Export the existing BlogEngine.NET data to an XML file

Export the existing BlogEngine.NET data to an XML file. This is available as the last option under Settings from BlogEngine. The default name is BlogML.xml

Unfortunately, even if you fixed the picture image references, you’ll still need to translate the file to a format that WordPress can import. That requires making many changes. We actually exported the XML file, then parsed it to find the references to

src=”/blog/image.axd?

to identify any image references that were still in BlogEngine. That gave us the choice to either fix the original blog and re-export, or to fix it directly in the XML file.

Preparing WordPress

The WordPress import tools are under Tools, Import. To import the BlogML file, you need to install the appropriate WordPress PlugIn. The BlogML plugin that worked for us was BlogML-WordPress-Import.zip which can be found here. You’ll need administrator write rights to your WordPress folders to install this.

Before you modify the BlogML file, you may want to import it to see the problems that need to be addressed in WordPress. You can do so and trash them in WordPress without any harm.

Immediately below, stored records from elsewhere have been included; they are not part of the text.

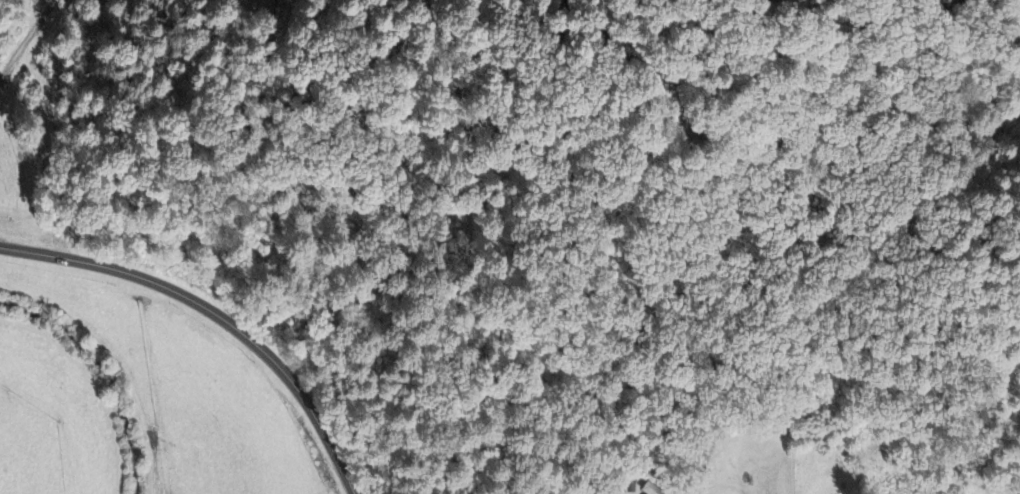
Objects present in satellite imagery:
building: (771, 0)
road: (945, 4)
road: (26, 38)
road: (217, 314)
building: (651, 488)

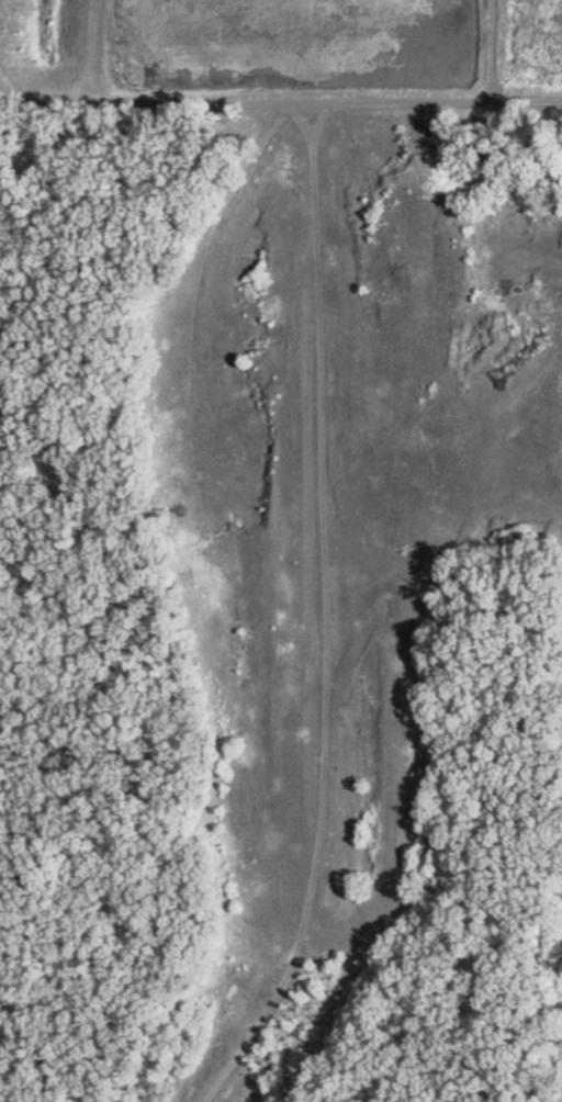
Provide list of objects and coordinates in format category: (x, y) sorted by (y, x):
wastewater plant: (530, 605)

Using Permalinks with Post Names

By default, WordPress saves and displays its posts by ID number in the URL. If you want posts to have more meaningful names which also helps with SEO, you should set the preference under Settings, Permalinks, and choose Post. We set this but the pages triggered a 404, Missing File problem.

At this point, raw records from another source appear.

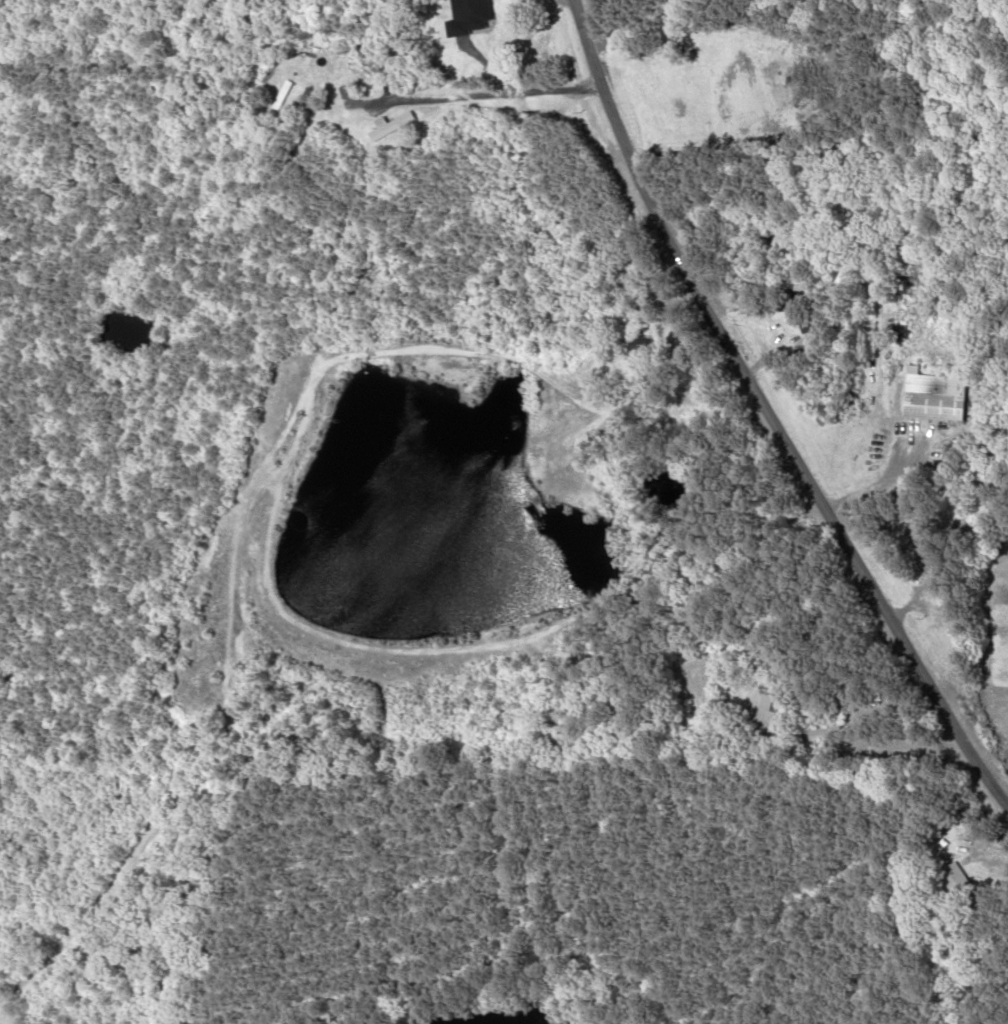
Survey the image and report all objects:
building: (496, 2)
building: (308, 102)
building: (392, 127)
building: (638, 340)
building: (933, 396)
road: (767, 416)
building: (924, 550)
building: (760, 712)
building: (953, 876)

We discovered that this translation didn’t work on our WordPress host (Windows using IIS) unless we added a web.config file in the root of the blog with this information:

<?xml version="1.0"?>
<configuration>
  <system.webServer>
    <rewrite>
      <rules>
        <rule name="Main Rule" stopProcessing="true">
          url=".*" />
          <conditions logicalGrouping="MatchAll">
            <add input="{REQUEST_FILENAME}" matchType="IsFile" negate="true" />
            <add input="{REQUEST_FILENAME}" matchType="IsDirectory" negate="true" />
          </conditions>
          <action type="Rewrite" url="index.php/{R:0}" />
        </rule>
      </rules>
    </rewrite>
  </system.webServer>
</configuration>

Translating the BlogXML file with Microsoft Access

Now that we established the foundation to import the XML file and display the posts with the proper Permalinks, we could see several things still need to be fixed. It was relative easy to do with multiple search and replace terms. We did this in Microsoft Access:

  • Create a table with two text fields. One for the Original value and one for the New value to replace it. We then populated the table with the terms to translate:
    • Hyperlink references. Since we migrated our blog from a subfolder (www.fmsinc.com/blog) to its own subdomain (blog.fmsinc.com), we needed to modify all the hyperlink references that were pointing to our web pages to explicitly point to our www.fmsinc.com web site. That meant, we needed to adjust our href=”/ syntax to “href=”http://www.fmsinc.com/”, so we added these two values to our table.
    • Existing Image references. Similarly, we needed to adjust our image src=”/ references for graphic files to “src=”http://www.fmsinc.com/”, so they were added. Note, we didn’t search for “img src”  because many references included style settings between the “img” and “src”. 
    • New Image references. This is also the time to add any explicit image.axd? references to the new location of the graphics if you didn’t want to manually edit the original posts.
  • Total Visual SourceBookBlogEngine saves category names as GUIDs and references the GUIDs in each post. If you don’t translate these, they’ll be imported into WordPress with the GUID rather than readable category name. We used the CXMLSettings class from Total Visual SourceBook to read the categories section of the XML file so we could pair the GUID and category names.
  • Perform the Search and Replace
    Once the table contains all the terms to translate, we wrote a simple routine to read the XML file into a variable, then go through the table and use the VBA REPLACE function for each record. When we were finished, we wrote the text to a new XML file for WordPress to import.
  • From WordPress, import the new file using the BlogML import plugin.

Because we programmatically perform the translation process, it was easy to test, run, and refined the entire process when things didn’t work correctly. It took us a few iterations but we were pleasantly surprised how well the posts came across.

We found that we needed to manually touch up some of our posts. The HTML in WordPress doesn’t require the use of paragraph styles (<p> </p>) to define each paragraph and automatically strips them out. Unfortunately, it displays the line breaks in paragraphs which is normally ignored in HTML syntax. We had to manually edit and delete those so the posts properly word-wrapped.